2021 sees surge in fundraising by African infrastructure funds with $2.14bn USD targeted

  • Africa-focussed infra investment funds have set a record fundraising target in 2021
  • Majority of deals by infra funds are of ‘green’ assets, as climate rises up the agenda for asset managers
  • Dry powder and assets under management by infra funds at an all-time high, signalling investment boom to come

Africa-focussed infrastructure investment funds have set record fundraising targets in 2021, according to new analysis by global law firm Linklaters. A total of ten funds have set a combined target of 2.14bn USD in their latest fundraising, a marked increase on previous years and over three times the average annual amount targeted over the last ten years. This year has also seen the largest number of newly formed funds that will specifically target Africa’s infrastructure needs – at ten, up from an average of four per year over the last decade.

The analysis suggests that African nations are likely to see high levels of infrastructure spending in the years to come. Fund managers have accrued record levels of dry powder at 2.1bn USD, up 700m USD compared to 2020. Any future investments by funds would add to their combined 9.2bn USD worth of assets currently under management.

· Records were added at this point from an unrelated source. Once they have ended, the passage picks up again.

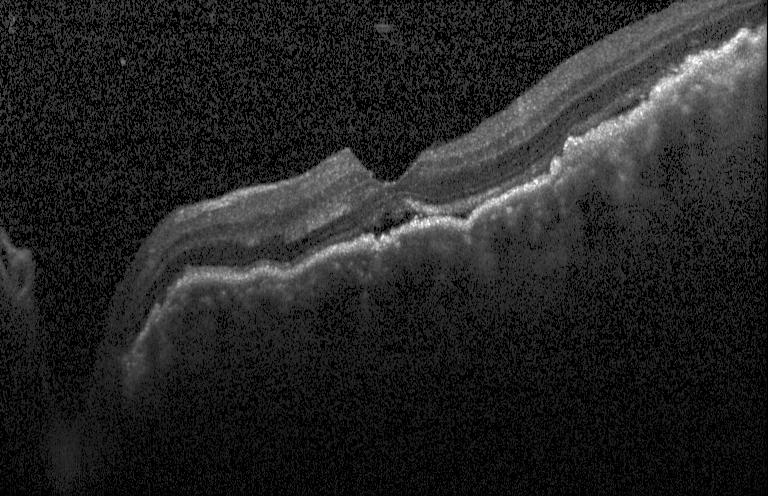
OCT B-scan · spectral-domain optical coherence tomography · macular scan.
This B-scan demonstrates CNV.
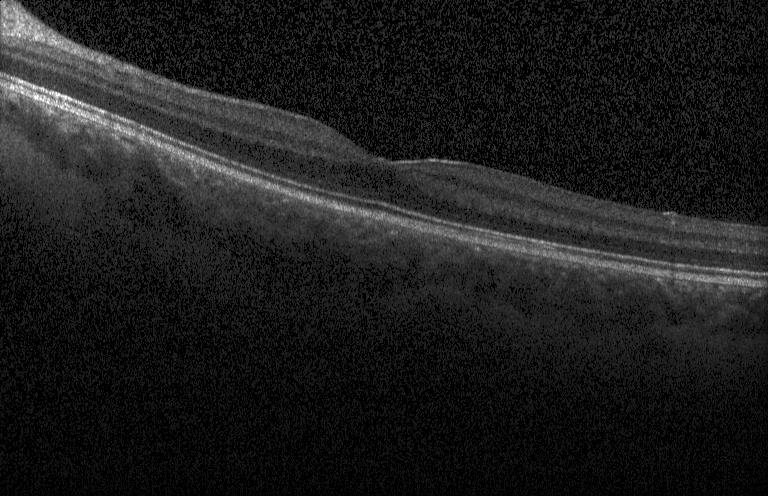

Macular OCT demonstrating no choroidal neovascularization, diabetic macular edema, or drusen.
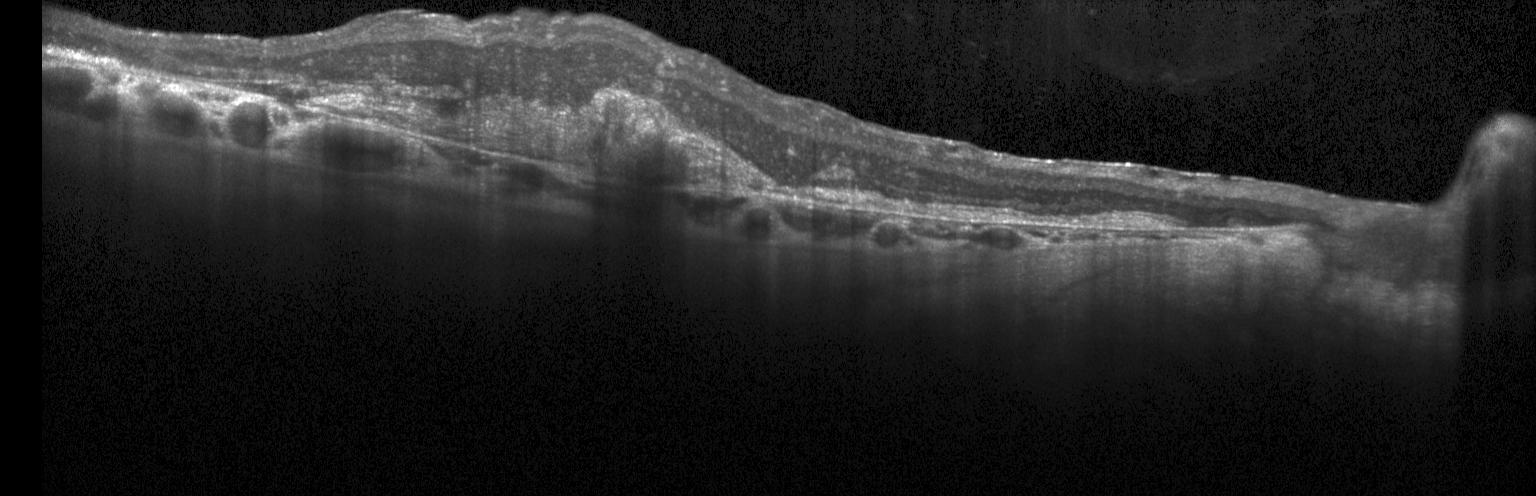 Heidelberg Spectralis OCT system, retinal OCT B-scan. Diagnosis: a choroidal neovascular membrane.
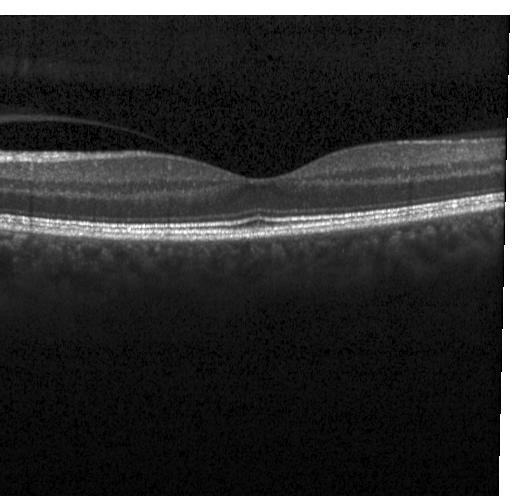

OCT B-scan, SD-OCT.
Impression: no choroidal neovascularization, diabetic macular edema, or drusen.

Fund managers targeting green assets

In terms of deal-making activity, infrastructure funds have been deploying significant levels of capital across Africa this year. A total of 14 deals took place in the first half of the year, with the majority in South Africa (9), followed by Namibia (2), Egypt (1), Ghana (1) and Mozambique (1).

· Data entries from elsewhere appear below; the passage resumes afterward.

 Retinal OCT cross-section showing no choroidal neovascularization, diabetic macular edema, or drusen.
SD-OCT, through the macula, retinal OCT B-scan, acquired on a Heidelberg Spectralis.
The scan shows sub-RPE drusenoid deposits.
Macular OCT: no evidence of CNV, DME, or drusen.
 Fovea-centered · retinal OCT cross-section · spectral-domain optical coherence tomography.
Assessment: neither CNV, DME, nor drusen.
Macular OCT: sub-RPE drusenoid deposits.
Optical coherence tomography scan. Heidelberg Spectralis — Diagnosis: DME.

The proportion of green assets acquired by infrastructure funds out of their overall deal-making is also the second highest since 2015, highlighting the growing appetite for investments which will assist in the climate transition on the continent. A majority, 12 (86%) of the 14, of the infrastructure deals by Africa-focussed funds in the first half of this year were of green assets, such as renewables, energy storage, battery technology and low-carbon transportation.

Andrew Jones, partner and head of Linklaters’ Africa Group, reflected on the findings: “The face of infrastructure investment in Africa is changing. We’re seeing a greater focus on green investments by funds who are keen on responding to the urgency of the climate transition.

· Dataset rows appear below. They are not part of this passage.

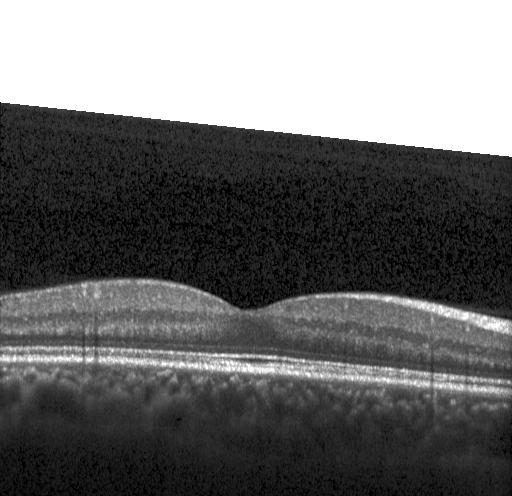
Spectral-domain optical coherence tomography; retinal OCT B-scan — This B-scan demonstrates neither choroidal neovascularization, diabetic macular edema, nor drusen.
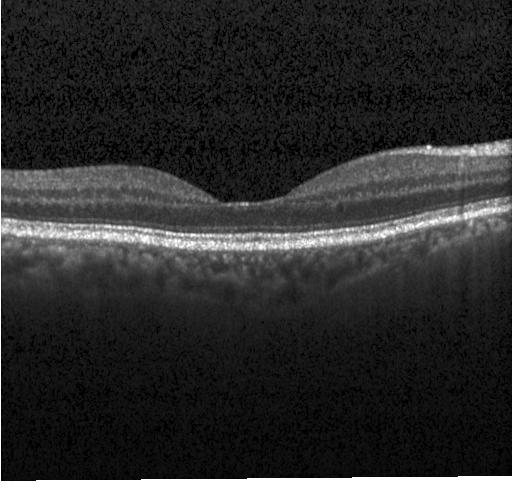
Retinal OCT cross-section showing neither choroidal neovascularization, diabetic macular edema, nor drusen.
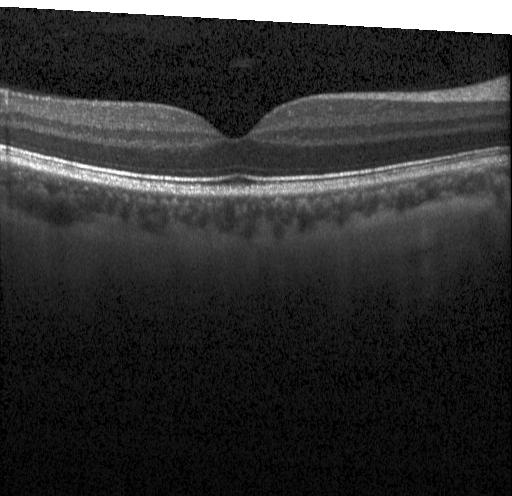 Finding: no choroidal neovascularization, no diabetic macular edema, and no drusen.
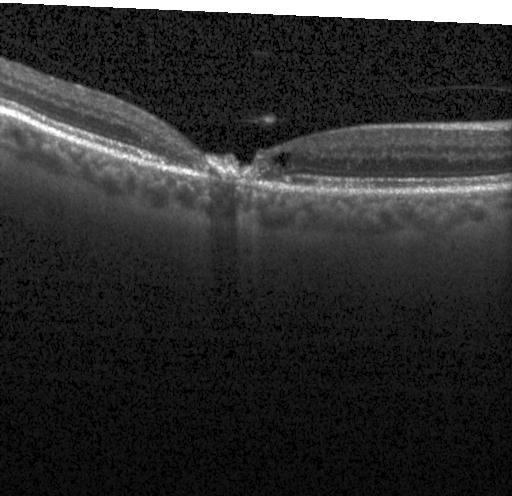

Macular OCT: CNV.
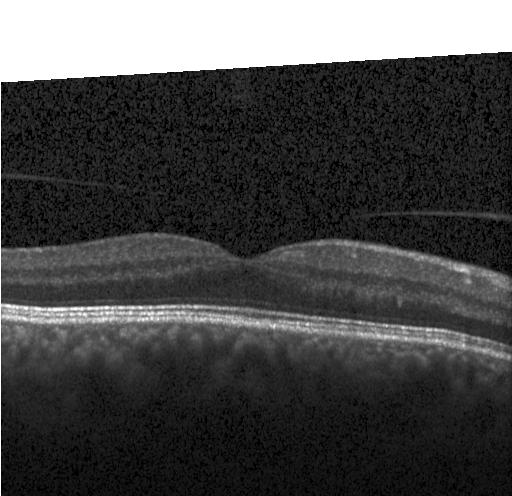 Dx: no evidence of choroidal neovascularization, diabetic macular edema, or drusen.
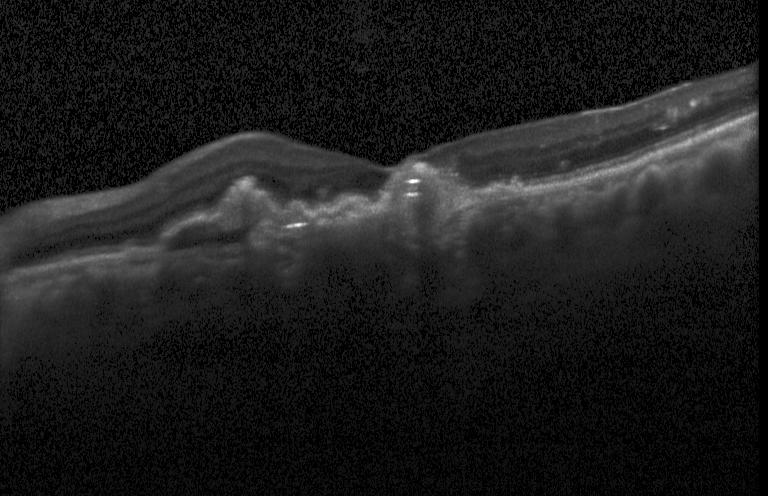

Spectral-domain OCT · acquired on a Heidelberg Spectralis · OCT line scan · horizontal scan through the fovea — Macular OCT: CNV.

Whilst there is some way to go to meet Africa’s infrastructure shortfall, the record target set this year points to a shift in the right direction for future investment levels.”

Development banks and pension funds drive record fundraising

The investors into Africa’s infrastructure-focussed funds are predominantly development banks, alongside African and European pension funds. Some of the most notable institutional investors include Government Employees Pension Fund (GEPF), Africa’s largest pension fund; CDC Group, the UK’s development finance institution; and The African Development Bank.

Robert Cleaver, corporate partner who has advised on market-leading deals in Africa, said: “We may start to see a readjustment of investment strategy towards certain sectors post-pandemic, such as healthcare and digital infra. However, core infrastructure financing continues to be a crucial factor in driving economic growth across the continent.

As the data suggests, institutional investors are increasingly alive to the opportunities available and we expect them to continue to deploy significant capital in a range of exciting projects over the coming decade.”

Linklaters has been deeply involved in Africa for over 50 years, working on numerous landmark transactions, and building vital business connections in every country.

From the firm’s European offices in London, Paris and Lisbon, with direct links to Anglophone, Francophone and Lusophone Africa, as well as its offices in Asia, the Americas and the Middle East, Linklaters has a proven track record of supporting clients in achieving their Africa-focussed strategies.

Recent high-profile downstream work includes advising on the financing of the largest biomass power plant with grid injection in Côte d’Ivoire. and advising the Democratic Republic of Congo on the structuring of a solar mini-grid development program.

Notable upstream client mandates include advising Partech Partners on its most recently established Africa-focussed funds, AIIM on the establishment of a sub-Saharan African Infrastructure fund and advising a major infrastructure promoter on the creation of a US$5bn infrastructure fund investing in the Middle East and North Africa.